### Problem requirements
Copy every entry. Do not alter a single word.

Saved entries
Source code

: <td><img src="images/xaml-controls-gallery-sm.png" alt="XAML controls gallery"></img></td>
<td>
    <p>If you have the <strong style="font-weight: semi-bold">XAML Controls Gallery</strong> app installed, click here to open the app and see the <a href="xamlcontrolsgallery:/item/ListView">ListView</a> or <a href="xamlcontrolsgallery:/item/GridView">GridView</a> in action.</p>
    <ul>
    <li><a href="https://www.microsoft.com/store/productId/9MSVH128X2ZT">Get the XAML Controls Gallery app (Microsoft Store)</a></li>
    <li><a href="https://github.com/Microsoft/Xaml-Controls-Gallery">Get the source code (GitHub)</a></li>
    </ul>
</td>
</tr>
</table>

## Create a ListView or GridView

### Finished exercise
Source code

: <td><img src="images/xaml-controls-gallery-sm.png" alt="XAML controls gallery"></img></td>
<td>
    <p>If you have the <strong style="font-weight: semi-bold">XAML Controls Gallery</strong> app installed, click here to open the app and see the <a href="xamlcontrolsgallery:/item/ListView">ListView</a> or <a href="xamlcontrolsgallery:/item/GridView">GridView</a> in action.</p>
    <ul>
    <li><a href="https://www.microsoft.com/store/productId/9MSVH128X2ZT">Get the XAML Controls Gallery app (Microsoft Store)</a></li>
    <li><a href="https://github.com/Microsoft/Xaml-Controls-Gallery">Get the source code (GitHub)</a></li>
    </ul>
</td>
</tr>
</table>

## Create a ListView or GridView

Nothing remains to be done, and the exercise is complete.